El debate en el Senado sobre la reforma laboral arroja elementos de análisis muy sugerentes. Por un lado tenemos una línea de argumentación que comparten el gobierno saliente, el Banco de México y la derecha económica en el sentido de que lo aprobado por los diputados tiene valor por sí mismo y, en consecuencia, aunque se sacrifiquen asuntos sustantivos (como la democracia sindical), el paquete legislativo debe aprobarse en el Senado en los mismos términos que salió de San Lázaro.
El sindicalismo tradicional ha mostrado su verdadero rostro y ha amagado a los senadores advirtiendo que si modifican algo de lo aprobado en la Cámara Baja, la pieza legislativa podría irse a la congeladora. Para el Revolucionario Institucional el dilema es estructural entre la corriente liberalizadora y modernizadora y su estructura corporativa. Con desparpajo los líderes de las centrales han amenazado con paros nacionales y de manera bastante torpe han intentado personalizar (en Javier Lozano) la paternidad del intento democratizador.
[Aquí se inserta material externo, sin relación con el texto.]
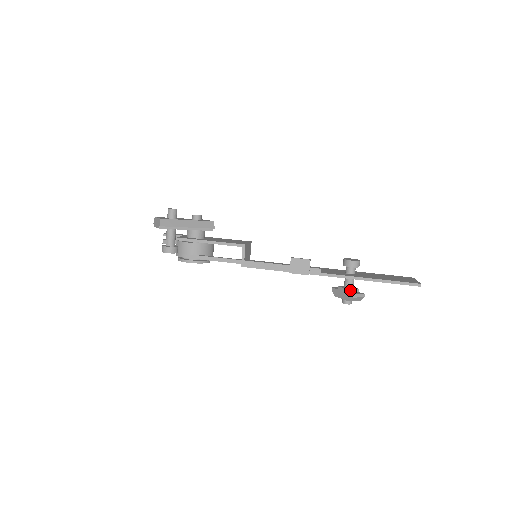
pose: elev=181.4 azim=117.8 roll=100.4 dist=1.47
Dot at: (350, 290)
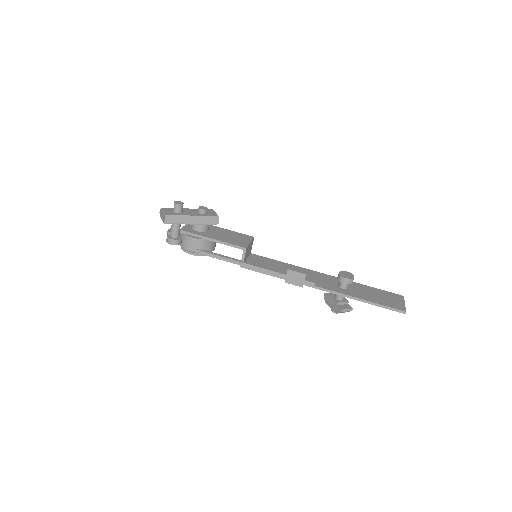
Dot at: (340, 303)
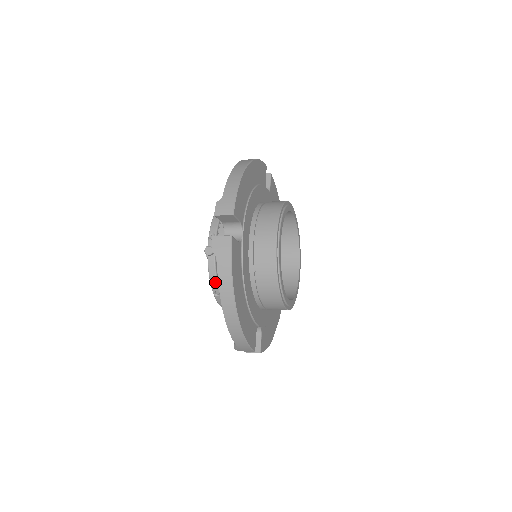
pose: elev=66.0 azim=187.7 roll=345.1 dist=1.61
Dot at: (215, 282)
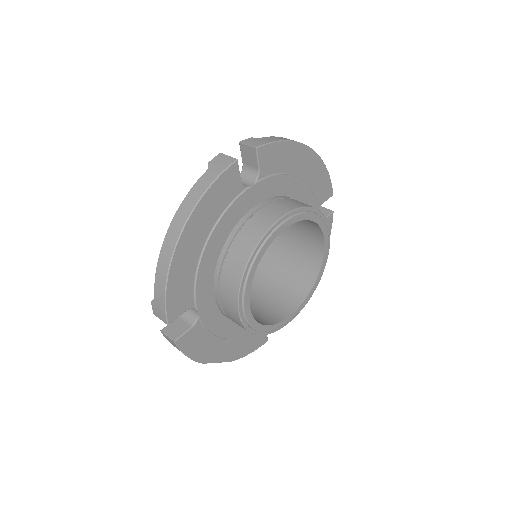
Dot at: occluded
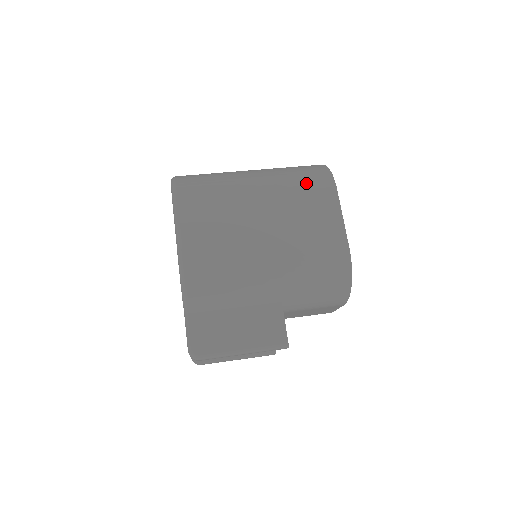
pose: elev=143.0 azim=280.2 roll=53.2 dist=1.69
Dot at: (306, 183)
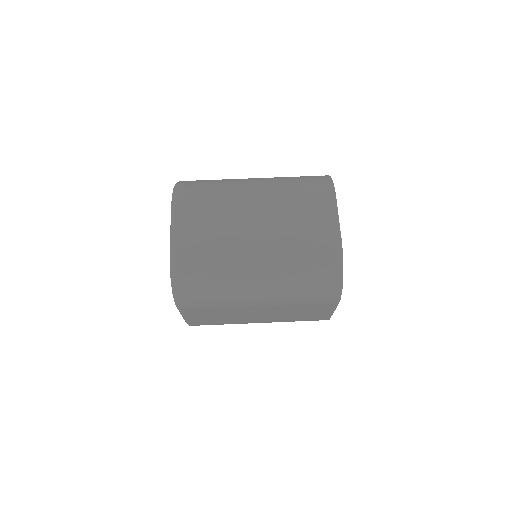
Dot at: (310, 300)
La izquierda sigue dividida entre los tomadores de tribuna (que probablemente se sientan más cómodos con el sindicalismo de toda la vida que con aventurarse a transformar la realidad del mundo del trabajo) y aquellos que comparten la genuina preocupación por democratizar a los sindicatos. En los tres frentes se pueden apreciar contradicciones. La derecha económica presionará al PAN para que apruebe la reforma flexibilizadora. La izquierda vive internamente sus tensiones y todavía no supera el inexplicable voto de Oribe. Para el PRI, sin embargo, y en especial para el próximo gobierno de Enrique Peña Nieto, se abre el mayor de los dilemas. Aprobar la reforma tal como está y ceder a la muy explícita presión de los sindicatos a través de su poderosa representación legislativa equivale a elevar los costos de imagen interna del gobierno “peñista”. En el plano externo los costos son todavía mayores en la medida en la que una reforma liberalizadora del mercado de trabajo puede abrir oportunidades para la inversión extranjera, pero el mensaje inicial que estaría mandando el gobierno de EPN es el mantenimiento de las poderosas corporaciones sindicales como grandes árbitros de la vida nacional.
Cuando un país (como México) ocupa el lugar número 47 en la clasificación de FutureBrand, que mide la imagen en el exterior, algo tiene que hacerse. Y ese algo implica una decisión política del nuevo gobierno para demostrar que los poderes con capacidad de veto para obstaculizar el desarrollo del país pueden ser sometidos por el Estado soberano en aras de afirmar el interés general.
Me resulta claro que para Peña sería rentable mandar la señal de que el próximo presidente no se dejará intimidar por la gerontocracia sindical y en el plano externo esta puede ser su primera batalla para desprenderse de la imagen de ese PRI tradicional, que como vimos la semana pasada, se niega a desaparecer.